* [EXERCISE 1]:
Write out the part of the excerpt on orphan drug pricing starting with "For instance, a" and going on through "rare disease indications.".
* [EXERCISE 2]:
Summarize the excerpt on orphan drug pricing in two sentences.
* [EXERCISE 3]:
Answer these questions from the excerpt on orphan drug pricing:
(a) During the exclusivity period, what are other companies not allowed to do?
(b) How many designated orphan drugs did the cited study compare?
(c) In which country and year were the study's price data based?

* [EXCERPT]:
---

Pricing of orphan drugs follows the same economic logic as drug pricing in general: the price of an orphan drug is set by a manufacturer in an effort to recoup research and development (R&D) costs and to attain a certain profit margin. Additionally, the price takes into account the value of the product to the patient, market conditions (e.g. the existence of alternative health technologies) and the regulatory pricing and reimbursement environment in a country. However, the market for orphan drugs has inherent market failures, thus resulting in high prices due to a number of reasons.

Monopoly

In the EU, orphan drugs benefit from a period of marketing exclusivity following marketing authorization. Marketing exclusivity gives a monopoly to the manufacturer as no other company is allowed to market the orphan drug during the exclusivity period. The monopolistic power is strengthened by the fact that no alternative health technology exists for many orphan drugs. Additionally, marketing can further boost market power. Under these conditions, manufacturers have an incentive to charge the maximum price for an orphan drug that the market is able to bear. Health care payers have limited negotiating power, often lack information about the cost structure of orphan drugs, and are under pressure from patient advocacy groups and media to accommodate new orphan drugs [6]. As a result, health care payers are often forced to accept the price offered by the manufacturer.

For instance, a recent study compared prices of 28 designated orphan drugs with prices of 16 comparable non-designated drugs for rare disease indications [7]. Price data were based on official hospital prices (per defined daily dose) in Belgium in 2010. Orphan-designated drugs had a higher median price (€ 138.56 - IQR € 483.06) than non-designated drugs (€ 16.55 - IQR € 28.67) for rare disease indications (p < 0.01). The authors concluded that awarding orphan designation status in itself is associated with higher prices for drugs for rare disease indications.

---

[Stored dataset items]
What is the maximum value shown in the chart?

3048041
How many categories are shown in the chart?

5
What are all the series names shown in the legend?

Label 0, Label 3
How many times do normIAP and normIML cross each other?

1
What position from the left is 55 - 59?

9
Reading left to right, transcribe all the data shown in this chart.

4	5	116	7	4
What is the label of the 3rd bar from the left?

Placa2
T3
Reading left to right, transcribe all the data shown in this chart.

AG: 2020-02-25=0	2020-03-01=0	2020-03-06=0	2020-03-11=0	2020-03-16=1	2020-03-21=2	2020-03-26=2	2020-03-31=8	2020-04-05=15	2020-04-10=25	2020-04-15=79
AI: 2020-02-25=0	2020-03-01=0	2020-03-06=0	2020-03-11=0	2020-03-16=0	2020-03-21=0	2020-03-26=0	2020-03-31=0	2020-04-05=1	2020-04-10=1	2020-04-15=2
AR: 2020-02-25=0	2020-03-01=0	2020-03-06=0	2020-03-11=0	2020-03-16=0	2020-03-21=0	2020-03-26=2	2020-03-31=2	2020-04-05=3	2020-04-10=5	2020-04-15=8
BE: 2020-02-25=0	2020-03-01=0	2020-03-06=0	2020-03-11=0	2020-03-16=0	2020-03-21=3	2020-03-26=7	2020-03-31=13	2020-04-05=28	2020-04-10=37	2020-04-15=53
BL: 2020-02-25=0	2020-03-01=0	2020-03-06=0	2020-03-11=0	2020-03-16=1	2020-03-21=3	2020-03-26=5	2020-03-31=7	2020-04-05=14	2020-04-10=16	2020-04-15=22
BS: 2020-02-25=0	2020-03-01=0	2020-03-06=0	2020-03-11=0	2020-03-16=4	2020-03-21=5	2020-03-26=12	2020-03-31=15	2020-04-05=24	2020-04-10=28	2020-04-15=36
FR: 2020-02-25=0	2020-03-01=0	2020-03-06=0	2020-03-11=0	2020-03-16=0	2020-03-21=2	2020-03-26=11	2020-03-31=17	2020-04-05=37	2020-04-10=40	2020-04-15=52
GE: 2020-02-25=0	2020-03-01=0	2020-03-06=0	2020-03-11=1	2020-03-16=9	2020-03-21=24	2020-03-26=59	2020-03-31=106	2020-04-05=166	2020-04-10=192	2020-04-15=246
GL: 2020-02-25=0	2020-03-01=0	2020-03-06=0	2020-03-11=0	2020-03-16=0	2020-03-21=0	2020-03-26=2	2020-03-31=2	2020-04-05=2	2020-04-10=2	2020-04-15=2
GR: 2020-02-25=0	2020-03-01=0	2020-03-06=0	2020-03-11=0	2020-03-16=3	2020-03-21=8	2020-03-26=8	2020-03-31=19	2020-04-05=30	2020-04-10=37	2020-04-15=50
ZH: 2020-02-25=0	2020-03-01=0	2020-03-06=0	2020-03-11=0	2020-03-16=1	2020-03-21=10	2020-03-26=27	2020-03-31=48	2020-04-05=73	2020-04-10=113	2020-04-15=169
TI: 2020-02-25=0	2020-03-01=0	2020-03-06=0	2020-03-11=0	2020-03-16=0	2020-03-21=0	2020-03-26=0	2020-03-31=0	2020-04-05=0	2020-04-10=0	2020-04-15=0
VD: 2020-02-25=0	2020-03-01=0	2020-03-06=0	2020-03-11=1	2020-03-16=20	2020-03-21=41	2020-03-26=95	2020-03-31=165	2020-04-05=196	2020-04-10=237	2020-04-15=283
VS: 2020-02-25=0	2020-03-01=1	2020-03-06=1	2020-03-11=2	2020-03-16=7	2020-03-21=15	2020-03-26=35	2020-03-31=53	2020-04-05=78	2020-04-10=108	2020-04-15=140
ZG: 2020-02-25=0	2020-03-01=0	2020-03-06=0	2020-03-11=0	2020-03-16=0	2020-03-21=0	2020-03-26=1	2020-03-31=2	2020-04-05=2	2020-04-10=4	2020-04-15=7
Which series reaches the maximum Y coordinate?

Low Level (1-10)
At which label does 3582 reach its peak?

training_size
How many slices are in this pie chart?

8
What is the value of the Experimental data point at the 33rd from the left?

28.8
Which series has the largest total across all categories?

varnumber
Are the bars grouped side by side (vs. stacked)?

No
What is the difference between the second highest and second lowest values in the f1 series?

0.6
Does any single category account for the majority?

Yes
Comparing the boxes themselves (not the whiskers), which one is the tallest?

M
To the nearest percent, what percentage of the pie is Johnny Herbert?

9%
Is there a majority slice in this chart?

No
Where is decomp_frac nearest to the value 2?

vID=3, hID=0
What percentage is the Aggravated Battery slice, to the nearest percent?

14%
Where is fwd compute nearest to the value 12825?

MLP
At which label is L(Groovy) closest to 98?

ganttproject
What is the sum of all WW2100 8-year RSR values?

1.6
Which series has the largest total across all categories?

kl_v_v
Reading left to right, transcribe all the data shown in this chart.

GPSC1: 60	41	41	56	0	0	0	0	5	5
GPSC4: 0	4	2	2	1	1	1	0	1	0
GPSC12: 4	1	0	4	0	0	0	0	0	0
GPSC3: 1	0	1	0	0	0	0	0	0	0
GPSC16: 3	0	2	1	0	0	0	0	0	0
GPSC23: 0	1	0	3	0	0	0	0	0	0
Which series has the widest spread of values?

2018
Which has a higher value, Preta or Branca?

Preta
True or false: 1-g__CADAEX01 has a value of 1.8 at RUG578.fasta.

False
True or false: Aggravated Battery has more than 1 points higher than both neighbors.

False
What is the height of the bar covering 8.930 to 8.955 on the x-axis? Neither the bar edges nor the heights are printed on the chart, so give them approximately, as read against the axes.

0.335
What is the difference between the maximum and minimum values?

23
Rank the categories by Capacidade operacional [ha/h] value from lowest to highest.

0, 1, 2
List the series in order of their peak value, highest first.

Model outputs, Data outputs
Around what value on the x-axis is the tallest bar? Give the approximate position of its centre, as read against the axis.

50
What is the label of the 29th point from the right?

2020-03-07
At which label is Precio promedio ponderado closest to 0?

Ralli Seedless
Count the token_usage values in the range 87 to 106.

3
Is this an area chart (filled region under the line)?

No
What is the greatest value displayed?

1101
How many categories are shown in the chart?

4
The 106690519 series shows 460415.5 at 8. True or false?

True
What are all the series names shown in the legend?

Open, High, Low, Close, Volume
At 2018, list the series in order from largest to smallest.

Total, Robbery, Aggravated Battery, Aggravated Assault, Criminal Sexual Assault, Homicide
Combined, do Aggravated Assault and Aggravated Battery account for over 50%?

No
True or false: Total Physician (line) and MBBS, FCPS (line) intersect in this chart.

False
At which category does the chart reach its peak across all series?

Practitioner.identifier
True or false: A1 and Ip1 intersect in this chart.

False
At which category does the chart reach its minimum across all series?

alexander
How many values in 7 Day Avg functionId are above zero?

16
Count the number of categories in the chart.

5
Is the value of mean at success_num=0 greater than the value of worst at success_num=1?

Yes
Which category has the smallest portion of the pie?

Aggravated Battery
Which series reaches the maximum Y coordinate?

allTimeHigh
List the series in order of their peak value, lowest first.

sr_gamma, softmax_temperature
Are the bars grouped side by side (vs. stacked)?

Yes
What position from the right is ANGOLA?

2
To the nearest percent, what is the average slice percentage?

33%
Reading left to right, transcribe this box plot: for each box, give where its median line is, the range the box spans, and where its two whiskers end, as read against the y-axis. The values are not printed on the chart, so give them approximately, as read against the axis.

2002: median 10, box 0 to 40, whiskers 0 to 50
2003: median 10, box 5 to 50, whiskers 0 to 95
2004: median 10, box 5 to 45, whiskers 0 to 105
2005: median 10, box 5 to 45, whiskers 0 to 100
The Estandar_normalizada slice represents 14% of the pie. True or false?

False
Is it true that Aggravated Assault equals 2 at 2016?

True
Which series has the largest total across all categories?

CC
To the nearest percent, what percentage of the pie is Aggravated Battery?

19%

---

* [TASK RESULT 1]:
For instance, a recent study compared prices of 28 designated orphan drugs with prices of 16 comparable non-designated drugs for rare disease indications [7]. Price data were based on official hospital prices (per defined daily dose) in Belgium in 2010. Orphan-designated drugs had a higher median price (€ 138.56 - IQR € 483.06) than non-designated drugs (€ 16.55 - IQR € 28.67) for rare disease indications (p < 0.01). The authors concluded that awarding orphan designation status in itself is associated with higher prices for drugs for rare disease indications.

* [TASK RESULT 2]:
Manufacturers set orphan drug prices to recoup research and development costs and reach a profit margin, also weighing patient value, market conditions and the regulatory environment, but market failures in this market lead to high prices. In the EU, marketing exclusivity gives manufacturers a monopoly, payers are often forced to accept the offered price, and a study of hospital prices in Belgium found that orphan-designated drugs had a higher median price than comparable non-designated drugs for rare disease indications.

* [TASK RESULT 3]:
(a) Market the orphan drug.
(b) 28.
(c) Belgium, 2010.